Scientific classification
- Kingdom: Plantae
- Clade: Tracheophytes
- Division: Polypodiophyta
- Class: Polypodiopsida
- Order: Polypodiales
- Suborder: Aspleniineae
- Family: Woodsiaceae
- Genus: Woodsia
- Species: W. ilvensis
- Binomial name: Woodsia ilvensis (L.) R.Br.
- Synonyms: Acrostichum ilvense L. (basionym)

= Woodsia ilvensis =

- Genus: Woodsia
- Species: ilvensis
- Authority: (L.) R.Br.
- Synonyms: Acrostichum ilvense L. (basionym)

Species of fern

Woodsia ilvensis, commonly known as oblong woodsia, is a fern found in North America and northern Eurasia. Also known as rusty woodsia or rusty cliff fern, it is typically found on sunny, exposed cliffs and rocky slopes and on thin, dry, acidic soils.

==Description==
The leaves are typically 6 inches long and 1 inch wide, with stiff, erected pointed tips and cut into 12 nearly opposite stemless leaflets. The underside of the leaves are covered in white woolly fibres, which later turn rusty brown.

==Taxonomy==
The plant was first identified as a separate species from specimens collected in Scotland in Bolton's 1785 publication Filices Britannica. Bolton distinguished between Acrostichum ilvense and Acrostichum alpina, now Woodsia ilvensis and Woodsia alpina respectively, which had previously been conflated. The genus Woodsia was established in 1810 by Robert Brown, who named it after the English botanist Joseph Woods. "Ilvensis" is the genitive form of the Latin name for the island of Elba.

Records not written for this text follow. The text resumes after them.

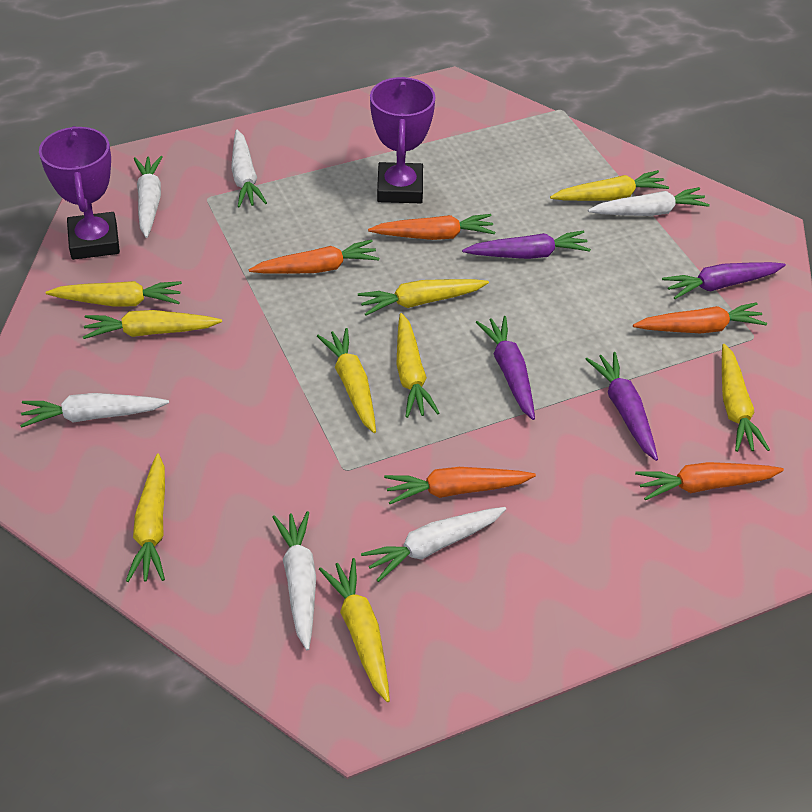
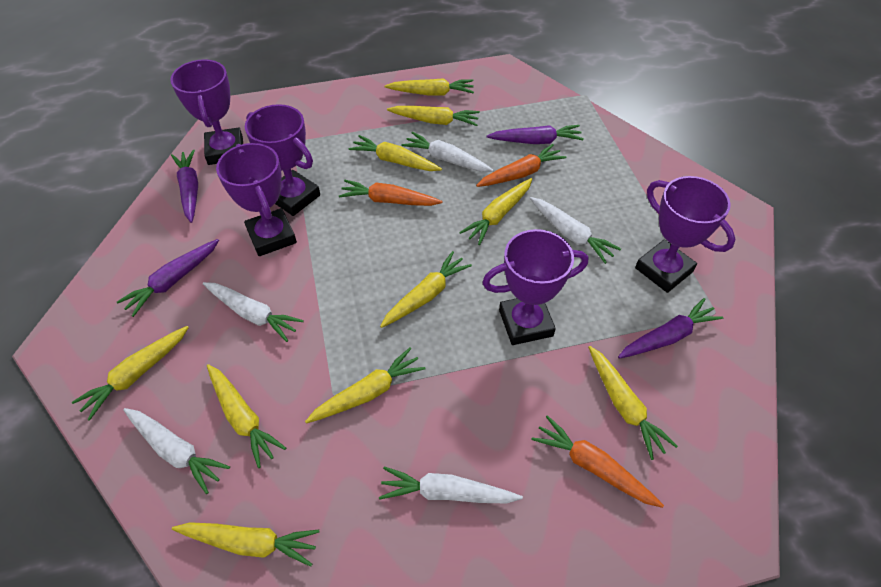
orange carrot: [249,239,379,274] [368,214,495,240] [384,467,536,504] [633,302,767,333] [635,462,784,500] = 5 -> [339,180,442,206] [476,144,567,187] [531,415,664,508] = 3
purple trophy: [39,126,120,260] [370,77,436,203] = 2 -> [170,59,243,165] [216,143,297,256] [245,104,320,216] [482,229,588,345] [635,176,736,293] = 5
white carrot: [20,393,169,428] [134,156,162,238] [231,130,267,208] [273,511,316,650] [361,507,506,582] [588,187,710,216] = 6 -> [123,408,230,494] [203,282,304,342] [379,466,523,503] [401,132,494,172] [530,197,621,264] = 5
yellow carrot: [46,281,182,307] [83,310,222,339] [126,454,165,582] [317,328,376,433] [319,558,390,702] [358,279,489,316] [397,313,439,418] [550,170,669,201] [722,344,770,452] = 9 -> [72,326,189,421] [172,522,319,567] [207,364,286,468] [305,348,426,424] [349,135,442,171] [380,251,472,328] [385,78,474,96] [387,106,480,126] [459,178,532,245] [588,346,678,460] = 10

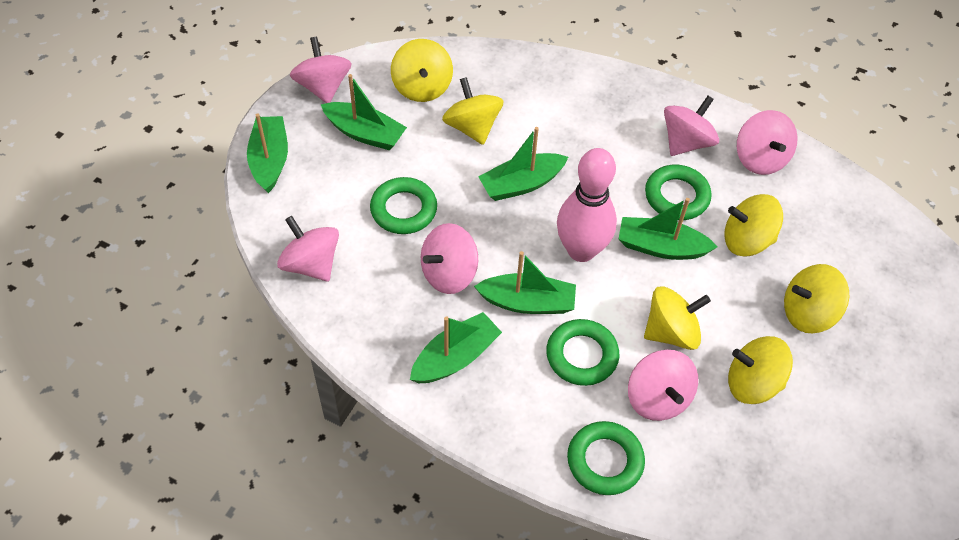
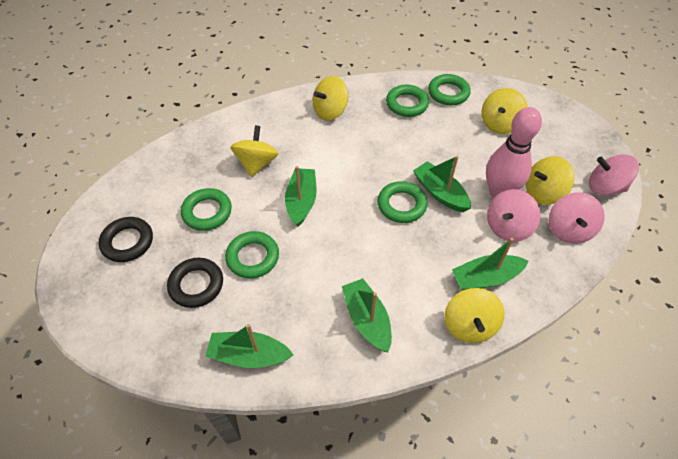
black ring: none = 0 -> [99,217,153,262] [167,258,223,308] = 2
green boat: [247,114,288,193] [321,74,407,150] [410,312,502,383] [474,251,576,314] [478,127,568,201] [618,198,717,260] = 6 -> [205,324,293,368] [285,166,317,227] [342,278,392,352] [413,156,471,212] [452,238,528,290] = 5
green ring: [370,177,437,234] [546,319,619,386] [567,421,645,495] [645,165,711,220] = 4 -> [181,188,232,231] [225,231,279,279] [377,181,428,223] [386,85,429,117] [428,74,471,105] = 5
pink spinning top: [277,216,339,281] [290,37,352,103] [421,223,478,294] [628,350,698,421] [664,96,719,156] [737,110,798,175] = 6 -> [487,189,541,242] [549,192,605,244] [589,154,639,195] = 3
yellow spinning top: [391,39,453,102] [442,77,503,145] [644,286,711,350] [724,194,783,257] [728,336,793,404] [784,264,849,334] = 6 -> [231,125,278,177] [313,76,348,120] [444,288,505,343] [481,88,528,134] [526,156,574,205] = 5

Woodsia ilvensis is one of the parents of the hybrid × Woodsimatium abbeae, the other being Physematium scopulinum.

==Distribution==
Its distribution is circumpolar. It is most abundant in Scandinavia, the Ural and Altai mountains and the eastern United States. It is also found in Japan, Alaska, Canada, coastal Greenland and various European locations including the Alps.

It is considered "Threatened" or "Endangered" in the states of Illinois, Iowa, and Maryland and "Presumed Extirpated" in Ohio. Also found in West Virginia and North Carolina, it is the most common Woodsia species in the US.

Its UK distribution is confined to Angus and the Moffat Hills in Scotland, north Wales and Teesdale and the Lake District in England. There are fewer than 90 wild clumps in the whole of the UK, where it is on the edge of its natural range and is considered to be "Endangered". For this reason it became a protected species in the UK in 1975 under the Conservation of Wild Creatures and Wild Plants Act.

==Victorian collectors and modern conservation==
Oblong woodsia came under severe threat from Victorian fern collectors in the mid 19th century in Scotland, especially in the Moffat Hills. These hills once had the most extensive UK populations of the species but there now remain only a few small colonies whose future is under threat. This period of collecting became known as pteridomania (or "fern-fever"). The Royal Botanic Garden Edinburgh plan to use cultivated specimens and a spore bank to restore depleted wild populations.